Fuckwit
There's a moth trying to fly through my window from the inside. If I weren't totally naked and quite comforable, I'd go help it. Ah well, it'll still be there when I drag myself out of bed, I suppose.Halloween/ birthday party las night. Got a bit drunk and did something predictably stupid. Fool, fool. Trying to keep some sort of postgraduate mystique while surrounded by pesky, relentless undergrads. Instead, got drunkdrunkdrunk and snogged my academic mother. Not technically meant to have academic parents, but being new apparently makes me fair game. Then panicked, lost sense of a) perspective and b) humour and got locked into that old "it's very simple; either you find me attractive, or you don't" debate, which is always a sure sign you're about to upset someone (why give a peson only one way out of a situation? It's just mean) AHH. I think, at one point, she told me that I was trying too hard to be a psychologist.
Bollocks
Maybe I'll go for my academic dad next time. Just for giggles.

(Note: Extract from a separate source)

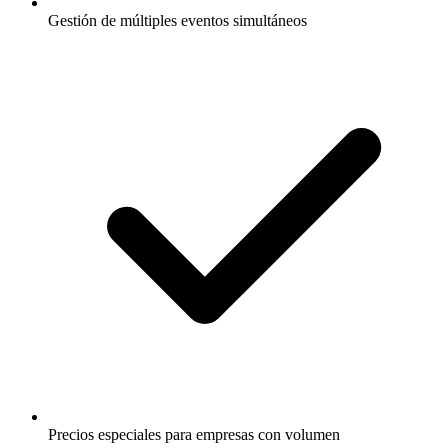
Gestión de múltiples eventos simultáneos
Precios especiales para empresas con volumen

And mymymy, aren't undergrads strange beasts? It's the force of their personalities that's so hard to deal with. They thrust their identities in front of them like some sort of physical barrier such that you can't actually see who they are for all the information they broadcast.
I'm sureI was the same. I know I was. It's weird to get a handle on whatl me and all my friends must have been like, though.